By Colleen KennedyUpdated April 11, 2017 4:06 p.m. CT
Published April 12, 2017 1:46 p.m. CT
President Donald J. Trump recently signed an executive order that halts efforts by the Environmental Protection Agency (EPA) to restrict and limit carbon dioxide emissions, curbing the U.S. government’s attempts to combat climate change.
The Trump Administration’s reasoning behind this order is to encourage American business. Trump believes climate change policies put the U.S. economy at great risk and harm.
What Trump is failing to see is the significant risk he’s putting the entire world in.
Carbon dioxide is the primary gas emitted through human activity, and the three main ways humans emit carbon dioxide are electricity, transportation and industry.
All three are large components of American business such as agriculture, manufacturing, even tourism industries.
In the short term, Trump’s executive order may stimulate business production. But the long-term effects could be much more severe.
If we don’t curb the release of carbon dioxide, the U.S. economy could fail.
Agriculture is a $300 billion industry, according to the EPA. Drastic changes in the frequency and severity of droughts and floods as a result of climate change pose major threats to crop yields.
If we aren’t able to produce and harvest a sufficient amount of crops, we risk losing a major cornerstone of the U.S. economy.
These changes in temperature will also affect the amount of energy that’s produced, delivered and consumed in the United States.
Without reliable access to energy, how does Trump assume American businesses will be able to operate?
Despite those obstacles, we shouldn’t be singly honed in on the economic aspect of climate change.

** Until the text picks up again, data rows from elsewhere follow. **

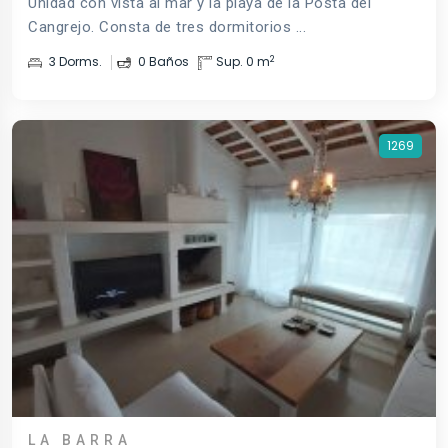
Unidad con vista al mar y la playa de la Posta del
Cangrejo. Consta de tres dormitorios ...
2
3 Dorms.
0 Baños
Sup. 0 m
1269
LA BARRA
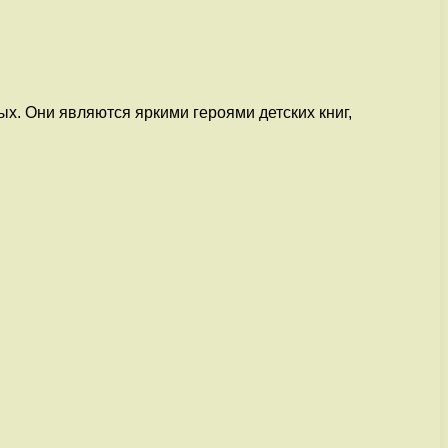
х. Они являются яркими героями детских книг,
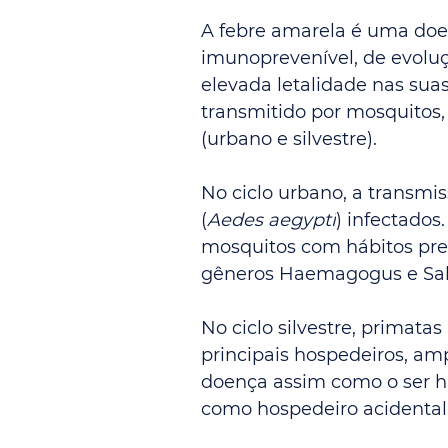
A febre amarela é uma doen
imunoprevenível, de evoluç
elevada letalidade nas sua
transmitido por mosquitos, 
(urbano e silvestre).
No ciclo urbano, a transmis
(
Aedes aegypti
) infectados.
mosquitos com hábitos pre
gêneros Haemagogus e Sab
No ciclo silvestre, primat
principais hospedeiros, amp
doença assim como o ser hu
como hospedeiro acidental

Climate change isn’t a political issue. The science is proven. Climate change is real.
Instead of debating whether climate change is real or not, or making the debate political, Republicans and Democrats should create policies that help protect the planet.
For too long climate change has been viewed as a liberal ideology and deception. In reality, climate change is a universal threat. It’s not just a Republican issue or just a Democratic
It’s as if Trump, by signing this executive order, is showing he cares more about making sure former President Barack Obama has no presidential legacy than ensuring what’s best for the health of the environment and humanity.
It’s time we move away from this emphasis on monetary reliance and realize the reliance we have on the earth and the reliance it has on us to treat it right.
We can no longer avoid facts for the sake of our political reputation or economic gains. Both Democrats and Republicans benefit by universally protecting our home.
As Trump said in his victory speech in November, “I want to tell the world, while we will always put America’s interests first, we will deal fairly with other countries and all people.”
Is the safety and protection of our home not in the best interest of all Americans and fair to other countries and all people?
Climate change is an environmental and human rights issue. The United States can’t risk being selfish in the case of climate change because climate change affects the whole planet. It’s time we take responsibility and be progressive.
The mentality of denial halts advancements in creating a sustainable earth for us and future generations. We can’t get stuck in the current convenience of ignoring our nation’s direct contributions to climate change.
Our nation’s destructive actions toward the environment aren’t worth any political or economic gain. We need to change the politics, not the climate.